** RECORDED DATA **
§
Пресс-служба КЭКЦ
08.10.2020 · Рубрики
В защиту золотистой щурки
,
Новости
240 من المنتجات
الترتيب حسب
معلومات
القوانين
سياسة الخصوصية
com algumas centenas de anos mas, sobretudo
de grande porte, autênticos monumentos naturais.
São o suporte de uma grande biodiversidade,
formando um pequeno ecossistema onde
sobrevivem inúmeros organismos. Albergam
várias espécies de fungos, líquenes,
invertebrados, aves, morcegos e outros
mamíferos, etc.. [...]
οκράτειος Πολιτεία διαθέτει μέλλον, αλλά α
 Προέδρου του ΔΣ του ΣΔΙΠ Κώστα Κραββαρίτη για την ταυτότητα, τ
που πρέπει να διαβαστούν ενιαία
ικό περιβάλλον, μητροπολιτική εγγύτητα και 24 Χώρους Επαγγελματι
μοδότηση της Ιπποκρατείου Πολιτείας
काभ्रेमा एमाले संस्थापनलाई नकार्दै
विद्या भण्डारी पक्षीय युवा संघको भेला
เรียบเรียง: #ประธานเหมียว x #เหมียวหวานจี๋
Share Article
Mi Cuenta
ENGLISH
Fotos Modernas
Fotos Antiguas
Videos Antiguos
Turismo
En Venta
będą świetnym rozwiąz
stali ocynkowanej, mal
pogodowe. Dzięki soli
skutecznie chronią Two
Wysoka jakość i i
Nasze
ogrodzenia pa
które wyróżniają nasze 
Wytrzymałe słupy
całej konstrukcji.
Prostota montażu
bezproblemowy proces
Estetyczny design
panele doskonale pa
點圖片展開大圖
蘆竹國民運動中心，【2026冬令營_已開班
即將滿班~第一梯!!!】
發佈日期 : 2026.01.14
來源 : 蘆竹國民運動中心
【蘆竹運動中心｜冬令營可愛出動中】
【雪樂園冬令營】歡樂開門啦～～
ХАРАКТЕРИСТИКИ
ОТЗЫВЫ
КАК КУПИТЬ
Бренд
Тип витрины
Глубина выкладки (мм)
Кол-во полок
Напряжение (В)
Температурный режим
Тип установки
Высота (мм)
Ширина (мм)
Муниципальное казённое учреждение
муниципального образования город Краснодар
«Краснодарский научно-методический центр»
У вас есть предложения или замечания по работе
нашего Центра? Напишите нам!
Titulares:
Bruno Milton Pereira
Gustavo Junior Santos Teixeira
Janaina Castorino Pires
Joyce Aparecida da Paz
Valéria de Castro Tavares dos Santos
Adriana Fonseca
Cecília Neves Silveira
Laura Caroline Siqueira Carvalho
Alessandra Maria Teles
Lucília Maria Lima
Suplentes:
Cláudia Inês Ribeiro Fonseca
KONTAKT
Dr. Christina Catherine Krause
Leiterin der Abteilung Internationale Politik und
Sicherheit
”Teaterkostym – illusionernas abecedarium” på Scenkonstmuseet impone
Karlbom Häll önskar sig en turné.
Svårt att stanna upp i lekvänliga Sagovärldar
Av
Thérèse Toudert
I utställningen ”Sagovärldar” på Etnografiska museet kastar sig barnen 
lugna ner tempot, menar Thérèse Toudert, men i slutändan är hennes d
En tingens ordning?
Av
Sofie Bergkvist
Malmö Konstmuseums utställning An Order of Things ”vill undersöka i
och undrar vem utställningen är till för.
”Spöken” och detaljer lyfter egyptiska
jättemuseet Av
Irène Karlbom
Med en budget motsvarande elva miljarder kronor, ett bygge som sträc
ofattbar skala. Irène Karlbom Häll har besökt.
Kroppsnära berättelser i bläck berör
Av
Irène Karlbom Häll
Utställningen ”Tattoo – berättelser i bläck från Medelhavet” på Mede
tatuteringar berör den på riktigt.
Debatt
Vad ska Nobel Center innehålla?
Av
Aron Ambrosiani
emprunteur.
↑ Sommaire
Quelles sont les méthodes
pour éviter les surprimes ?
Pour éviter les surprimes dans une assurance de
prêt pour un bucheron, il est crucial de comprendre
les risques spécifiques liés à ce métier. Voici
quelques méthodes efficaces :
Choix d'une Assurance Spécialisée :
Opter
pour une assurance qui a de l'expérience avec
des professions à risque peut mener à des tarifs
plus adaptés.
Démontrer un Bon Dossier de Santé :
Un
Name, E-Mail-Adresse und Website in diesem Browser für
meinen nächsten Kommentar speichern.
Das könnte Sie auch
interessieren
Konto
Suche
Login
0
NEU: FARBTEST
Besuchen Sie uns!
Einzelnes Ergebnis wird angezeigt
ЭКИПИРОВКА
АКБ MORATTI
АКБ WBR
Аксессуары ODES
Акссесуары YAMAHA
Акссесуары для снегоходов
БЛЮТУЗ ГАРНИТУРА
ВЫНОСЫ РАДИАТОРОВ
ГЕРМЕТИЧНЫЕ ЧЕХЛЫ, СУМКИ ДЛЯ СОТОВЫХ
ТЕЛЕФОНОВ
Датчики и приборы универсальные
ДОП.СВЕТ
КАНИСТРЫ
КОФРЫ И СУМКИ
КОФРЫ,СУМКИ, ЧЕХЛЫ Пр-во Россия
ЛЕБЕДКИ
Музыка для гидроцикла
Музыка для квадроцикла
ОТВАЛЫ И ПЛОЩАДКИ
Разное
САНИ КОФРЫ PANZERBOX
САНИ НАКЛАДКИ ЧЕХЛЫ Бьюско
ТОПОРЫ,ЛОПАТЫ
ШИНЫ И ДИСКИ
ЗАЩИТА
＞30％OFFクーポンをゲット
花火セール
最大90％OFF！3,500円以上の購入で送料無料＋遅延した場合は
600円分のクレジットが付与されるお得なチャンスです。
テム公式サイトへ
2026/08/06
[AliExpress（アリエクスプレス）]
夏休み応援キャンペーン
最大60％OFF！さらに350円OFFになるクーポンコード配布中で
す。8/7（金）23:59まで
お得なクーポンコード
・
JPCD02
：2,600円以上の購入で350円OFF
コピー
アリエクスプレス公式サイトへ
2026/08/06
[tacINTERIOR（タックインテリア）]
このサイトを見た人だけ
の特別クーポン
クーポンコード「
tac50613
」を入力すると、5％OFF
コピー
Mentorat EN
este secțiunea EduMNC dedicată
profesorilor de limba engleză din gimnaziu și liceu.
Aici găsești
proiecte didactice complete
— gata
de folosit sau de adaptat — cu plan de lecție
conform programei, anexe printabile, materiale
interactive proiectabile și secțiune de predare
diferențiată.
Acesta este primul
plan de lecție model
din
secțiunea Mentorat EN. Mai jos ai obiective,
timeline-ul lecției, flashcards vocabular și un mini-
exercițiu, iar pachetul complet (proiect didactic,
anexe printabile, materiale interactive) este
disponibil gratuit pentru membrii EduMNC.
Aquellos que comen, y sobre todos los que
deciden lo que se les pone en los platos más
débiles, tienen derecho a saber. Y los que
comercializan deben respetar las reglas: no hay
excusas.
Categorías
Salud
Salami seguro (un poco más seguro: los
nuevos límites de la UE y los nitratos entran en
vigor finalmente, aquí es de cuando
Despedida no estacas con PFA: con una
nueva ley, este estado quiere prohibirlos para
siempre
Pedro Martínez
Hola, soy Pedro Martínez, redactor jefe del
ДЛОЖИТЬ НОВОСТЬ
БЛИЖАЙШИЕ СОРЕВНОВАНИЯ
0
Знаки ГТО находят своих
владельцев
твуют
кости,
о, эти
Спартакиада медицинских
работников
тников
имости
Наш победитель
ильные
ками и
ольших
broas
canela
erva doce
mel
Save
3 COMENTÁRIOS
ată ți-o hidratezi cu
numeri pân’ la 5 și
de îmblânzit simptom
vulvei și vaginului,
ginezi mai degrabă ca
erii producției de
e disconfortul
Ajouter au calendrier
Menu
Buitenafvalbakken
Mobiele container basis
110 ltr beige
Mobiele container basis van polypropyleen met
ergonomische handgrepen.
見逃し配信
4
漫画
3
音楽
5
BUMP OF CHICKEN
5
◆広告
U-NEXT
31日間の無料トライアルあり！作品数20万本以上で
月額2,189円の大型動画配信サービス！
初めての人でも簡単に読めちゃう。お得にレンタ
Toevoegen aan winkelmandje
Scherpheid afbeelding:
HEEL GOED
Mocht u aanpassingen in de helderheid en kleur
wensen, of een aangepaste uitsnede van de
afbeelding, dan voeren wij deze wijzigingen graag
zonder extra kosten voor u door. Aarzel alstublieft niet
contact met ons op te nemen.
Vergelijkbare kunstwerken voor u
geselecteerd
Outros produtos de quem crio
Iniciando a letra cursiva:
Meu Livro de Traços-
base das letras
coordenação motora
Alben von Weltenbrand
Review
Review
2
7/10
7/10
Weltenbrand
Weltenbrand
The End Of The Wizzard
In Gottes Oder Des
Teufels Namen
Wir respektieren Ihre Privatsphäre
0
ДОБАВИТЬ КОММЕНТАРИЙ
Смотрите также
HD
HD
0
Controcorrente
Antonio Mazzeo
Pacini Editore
§
** ABOUT THIS EXERCISE **
Copy the lines above verbatim, starting with the first line and continuing through the line that contains "São o suporte". Include both of those lines.

** TASK RESPONSE **
Пресс-служба КЭКЦ
08.10.2020 · Рубрики
В защиту золотистой щурки
,
Новости
240 من المنتجات
الترتيب حسب
معلومات
القوانين
سياسة الخصوصية
com algumas centenas de anos mas, sobretudo
de grande porte, autênticos monumentos naturais.
São o suporte de uma grande biodiversidade,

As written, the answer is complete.